A new exhibition titled “My Russia will love me too” will be opening in Italy’s Palazzo Roverella in Rovigo. The exhibition highlights Chagall’s unique and whimsical artistic style and how the relationship to his Russian heritage influenced him as an artist.

Marc Chagall is known for his illustrative style often depicting biblical stories.

"We are pushed to discover links that are suggested, without being able to confirm that Chagall was actually inspired by specific iconographies. But, of course, this is an artistic universe, the icons, the lubki (Russian woodblock prints), that all artists from the Russian avant-garde were soaked in the same way. Chagall then used them as vocabulary that he brought along with him and within him as if they were natural extensions of him like the paintbrush, like the color pallet," Meret Meyer, Chagall’s granddaughter, said of Chagall’s fascination with Russian art.

"The Wedding" by Marc Chagall (1918).

Claudia Zevi, the exhibition curator, organized the exhibition by symbols and motifs famous in Russian mythology and folklore that Chagall often used, like bird maidens or sirens. "We saw the theme of the roosters, the rooster in the Russian culture is the one that marks dawn, the warrior. But in the Jewish culture, it is the animal that is sacrificed the day before Yom Kippur, so the victim... There is also the pendulum, an object present in all the Jewish homes, but it is also an image that represents the apocalypse," she said. 

Marc Chagall, Russian Village, 1929.

Chagall was born to a Jewish family in present day Belarus, which was part of the Russian empire at the time.

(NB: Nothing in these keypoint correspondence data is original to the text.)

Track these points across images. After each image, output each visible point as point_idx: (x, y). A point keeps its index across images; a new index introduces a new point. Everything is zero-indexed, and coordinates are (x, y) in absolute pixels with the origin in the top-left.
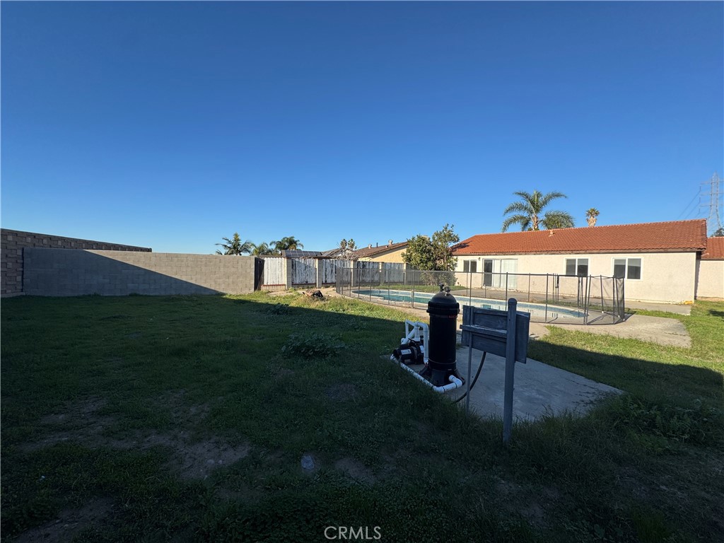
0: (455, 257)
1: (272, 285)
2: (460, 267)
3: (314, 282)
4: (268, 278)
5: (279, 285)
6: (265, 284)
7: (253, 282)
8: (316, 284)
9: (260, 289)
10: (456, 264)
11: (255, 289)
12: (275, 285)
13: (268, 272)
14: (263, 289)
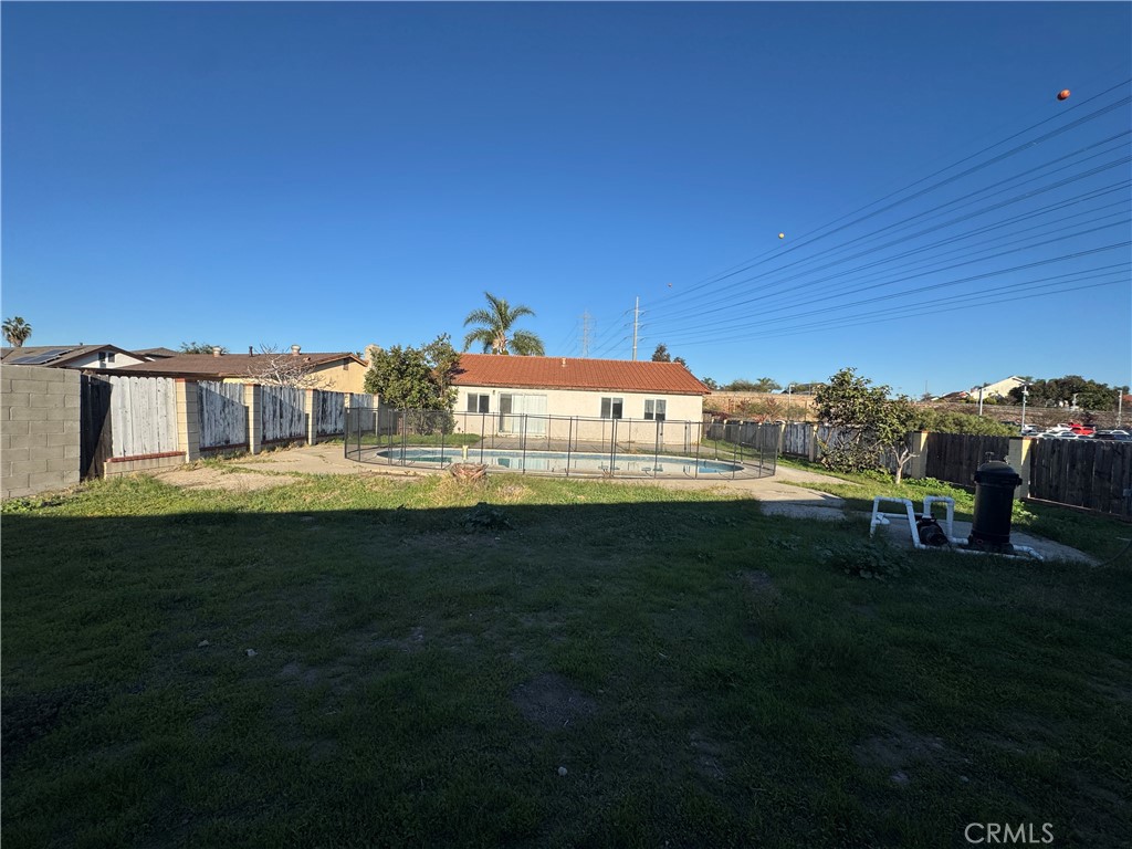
0: (453, 388)
1: (144, 458)
2: (461, 405)
3: (242, 440)
4: (126, 435)
5: (163, 456)
6: (116, 455)
7: (75, 452)
8: (247, 445)
9: (99, 474)
10: (454, 399)
11: (85, 472)
12: (151, 457)
13: (125, 419)
14: (110, 470)
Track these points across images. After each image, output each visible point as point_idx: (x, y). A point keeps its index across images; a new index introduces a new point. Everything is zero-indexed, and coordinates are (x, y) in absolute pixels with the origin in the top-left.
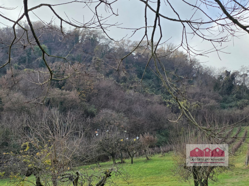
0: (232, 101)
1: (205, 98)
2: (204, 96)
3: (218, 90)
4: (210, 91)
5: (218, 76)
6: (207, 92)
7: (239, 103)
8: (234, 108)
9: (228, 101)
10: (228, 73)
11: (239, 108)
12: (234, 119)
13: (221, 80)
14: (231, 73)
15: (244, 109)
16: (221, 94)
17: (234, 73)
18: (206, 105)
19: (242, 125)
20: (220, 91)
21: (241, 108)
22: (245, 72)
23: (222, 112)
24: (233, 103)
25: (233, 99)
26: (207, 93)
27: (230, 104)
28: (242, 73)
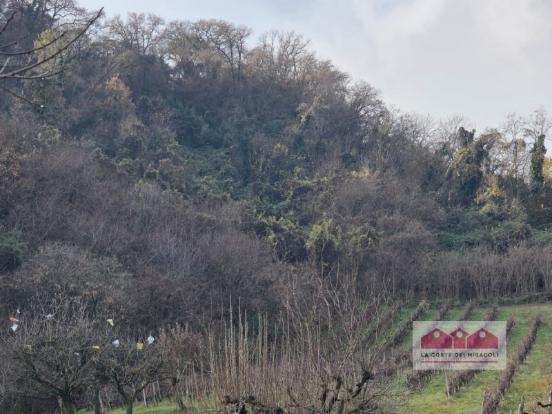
0: (475, 226)
1: (392, 214)
2: (390, 208)
3: (436, 190)
4: (409, 191)
5: (440, 143)
6: (398, 196)
7: (494, 232)
8: (478, 249)
9: (464, 225)
10: (466, 136)
11: (496, 247)
12: (477, 282)
13: (446, 157)
14: (477, 136)
15: (510, 250)
16: (443, 202)
17: (486, 136)
18: (395, 236)
19: (502, 304)
20: (442, 191)
21: (500, 247)
22: (520, 136)
23: (442, 261)
24: (477, 231)
25: (480, 220)
26: (400, 198)
27: (470, 236)
28: (509, 138)
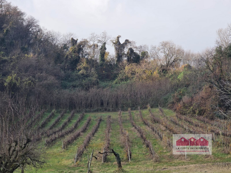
0: (76, 79)
1: (42, 73)
2: (41, 70)
3: (61, 63)
4: (49, 63)
5: (63, 44)
7: (84, 82)
8: (77, 89)
9: (72, 78)
10: (74, 42)
11: (84, 88)
12: (76, 102)
13: (66, 50)
14: (78, 42)
15: (90, 90)
16: (63, 69)
17: (82, 42)
18: (43, 82)
19: (86, 112)
20: (63, 64)
21: (86, 88)
22: (96, 43)
23: (62, 93)
24: (77, 81)
25: (78, 77)
26: (45, 66)
27: (74, 83)
28: (91, 43)
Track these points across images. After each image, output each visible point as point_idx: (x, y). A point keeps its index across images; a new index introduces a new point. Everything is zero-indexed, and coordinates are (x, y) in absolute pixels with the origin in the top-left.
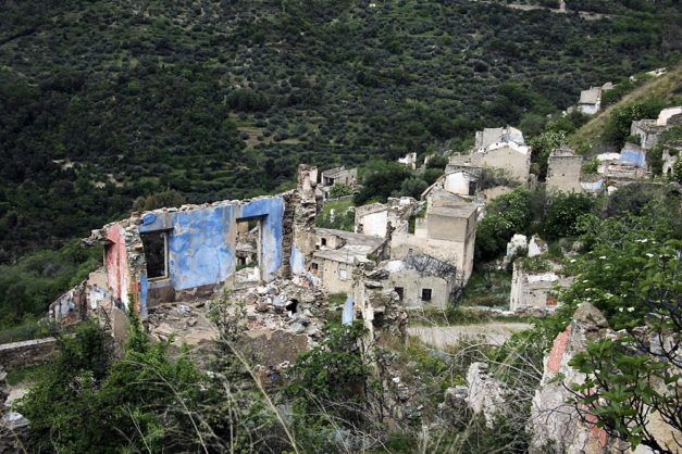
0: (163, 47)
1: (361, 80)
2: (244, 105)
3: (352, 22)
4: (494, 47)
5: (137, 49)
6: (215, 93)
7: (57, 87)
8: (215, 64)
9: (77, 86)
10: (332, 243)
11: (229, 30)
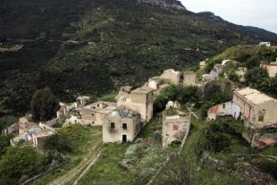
0: (94, 60)
1: (146, 68)
2: (115, 74)
3: (144, 53)
4: (181, 59)
5: (87, 61)
6: (107, 71)
7: (66, 71)
8: (107, 64)
9: (72, 70)
10: (101, 106)
11: (111, 55)
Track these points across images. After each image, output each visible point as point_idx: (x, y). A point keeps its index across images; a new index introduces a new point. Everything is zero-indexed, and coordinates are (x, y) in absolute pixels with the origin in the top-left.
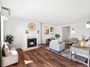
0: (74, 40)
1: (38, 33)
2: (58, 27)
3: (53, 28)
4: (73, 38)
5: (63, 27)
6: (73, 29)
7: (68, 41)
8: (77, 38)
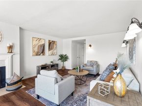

His Jewish heritage was an important part of who he was as a person and an artist, and it sometimes collided with his Russian roots. "We separated these elements and I believe the result is a new reading of his works that forces us to stop and look at each individual piece to look for specific elements rather than looking at pieces quickly, one after the other following chronological or historical guidelines," Zevi said.

Meyer hopes examining the symbolic nature of her grandfather’s work will allow people to appreciate the artist in a different way. The exhibition runs until January 17, 2021.